課題内容. 橋本雅邦《三井寺》を論じた以下の文書抜粋を、改変せず全文そのまま再現すること。

文書抜粋.
↓↓↓

以上、琳派風の描法や主題解釈、人物表現において、橋本雅邦《三井寺》が明治30年代以降顕著になる若手画家たちの作風の先駆的要素を備えていたことを確認した。明治27年という制作年を改めて眺めてみれば、還暦を迎えた橋本雅邦は東京美術学校日本画科の教授筆頭の地位にあるが、大観は前年、観山は同年卒業したばかりで、春草は未だ在学中である。次代を担う彼らは画家として発展途上の段階にあり、非凡な作品を残してはいるが、未だ生硬な、こなれない表現も多い。この時期、このような若手画家のごく身近な場所で、彼らに比して格段に優れた技術によって日本画の新潮流を体現することができた雅邦の存在は大きかったろう。彼が示した作風は、美術学校の学生らに強い印象を与えたはずである。模範作として出品されたことを考えれば、教育者としての雅邦の強い意気込みが込められたものともいえる。また、幕末期狩野派の創作意欲が幅広い画風の吸収を促し、それを基盤として雅邦の明治期の表現が可能になったのだとすると、狩野派の創造性、また近代以降の画家に与えた影響についても示唆するところが大きい。《三井寺》は、時代の転換点を生きた橋本雅邦ならではの独自のドラマを秘めた作品であり、前代と次代をつなぐ彼の仕事の意義をよく示すものといえる。

↑↑↑

データセット.
↓↓↓

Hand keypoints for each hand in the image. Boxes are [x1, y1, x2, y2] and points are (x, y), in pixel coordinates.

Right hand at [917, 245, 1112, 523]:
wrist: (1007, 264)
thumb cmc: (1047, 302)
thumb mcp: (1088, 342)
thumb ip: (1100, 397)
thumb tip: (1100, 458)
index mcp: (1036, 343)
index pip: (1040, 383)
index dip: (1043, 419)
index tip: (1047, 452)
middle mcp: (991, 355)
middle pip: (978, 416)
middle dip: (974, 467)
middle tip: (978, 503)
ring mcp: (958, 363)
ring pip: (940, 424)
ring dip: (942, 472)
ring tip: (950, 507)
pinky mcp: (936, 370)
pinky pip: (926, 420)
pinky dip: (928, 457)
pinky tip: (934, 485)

↑↑↑
↓↓↓

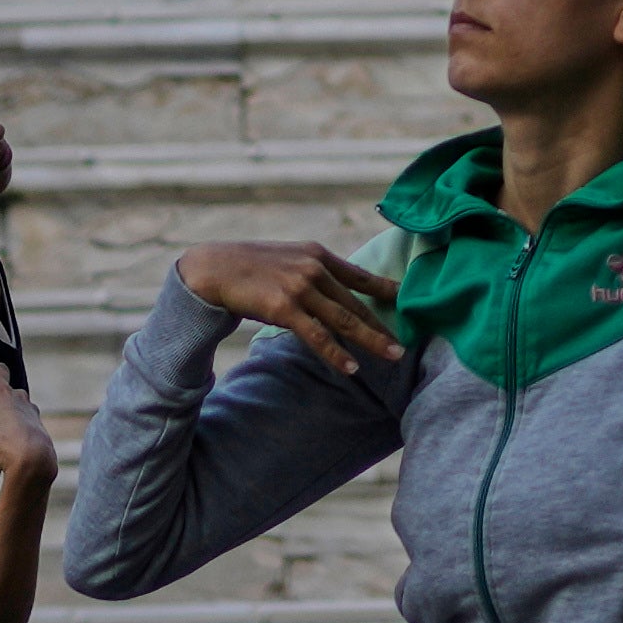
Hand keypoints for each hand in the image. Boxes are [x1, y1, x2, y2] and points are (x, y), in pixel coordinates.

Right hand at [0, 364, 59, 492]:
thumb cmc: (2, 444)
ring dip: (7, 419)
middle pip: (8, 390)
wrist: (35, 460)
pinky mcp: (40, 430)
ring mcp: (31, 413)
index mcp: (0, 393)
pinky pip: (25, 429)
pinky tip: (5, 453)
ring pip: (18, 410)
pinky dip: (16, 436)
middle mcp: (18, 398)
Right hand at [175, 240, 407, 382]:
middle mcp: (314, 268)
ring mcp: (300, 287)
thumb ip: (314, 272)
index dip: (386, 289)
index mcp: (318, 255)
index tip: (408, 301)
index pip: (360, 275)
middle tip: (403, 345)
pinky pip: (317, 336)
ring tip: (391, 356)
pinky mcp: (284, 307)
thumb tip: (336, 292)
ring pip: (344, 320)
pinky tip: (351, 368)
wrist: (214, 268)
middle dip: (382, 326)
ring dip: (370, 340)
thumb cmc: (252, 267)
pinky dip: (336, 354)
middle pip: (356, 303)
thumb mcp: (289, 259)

↑↑↑

作業結果.
以上、琳派風の描法や主題解釈、人物表現において、橋本雅邦《三井寺》が明治30年代以降顕著になる若手画家たちの作風の先駆的要素を備えていたことを確認した。明治27年という制作年を改めて眺めてみれば、還暦を迎えた橋本雅邦は東京美術学校日本画科の教授筆頭の地位にあるが、大観は前年、観山は同年卒業したばかりで、春草は未だ在学中である。次代を担う彼らは画家として発展途上の段階にあり、非凡な作品を残してはいるが、未だ生硬な、こなれない表現も多い。この時期、このような若手画家のごく身近な場所で、彼らに比して格段に優れた技術によって日本画の新潮流を体現することができた雅邦の存在は大きかったろう。彼が示した作風は、美術学校の学生らに強い印象を与えたはずである。模範作として出品されたことを考えれば、教育者としての雅邦の強い意気込みが込められたものともいえる。また、幕末期狩野派の創作意欲が幅広い画風の吸収を促し、それを基盤として雅邦の明治期の表現が可能になったのだとすると、狩野派の創造性、また近代以降の画家に与えた影響についても示唆するところが大きい。《三井寺》は、時代の転換点を生きた橋本雅邦ならではの独自のドラマを秘めた作品であり、前代と次代をつなぐ彼の仕事の意義をよく示すものといえる。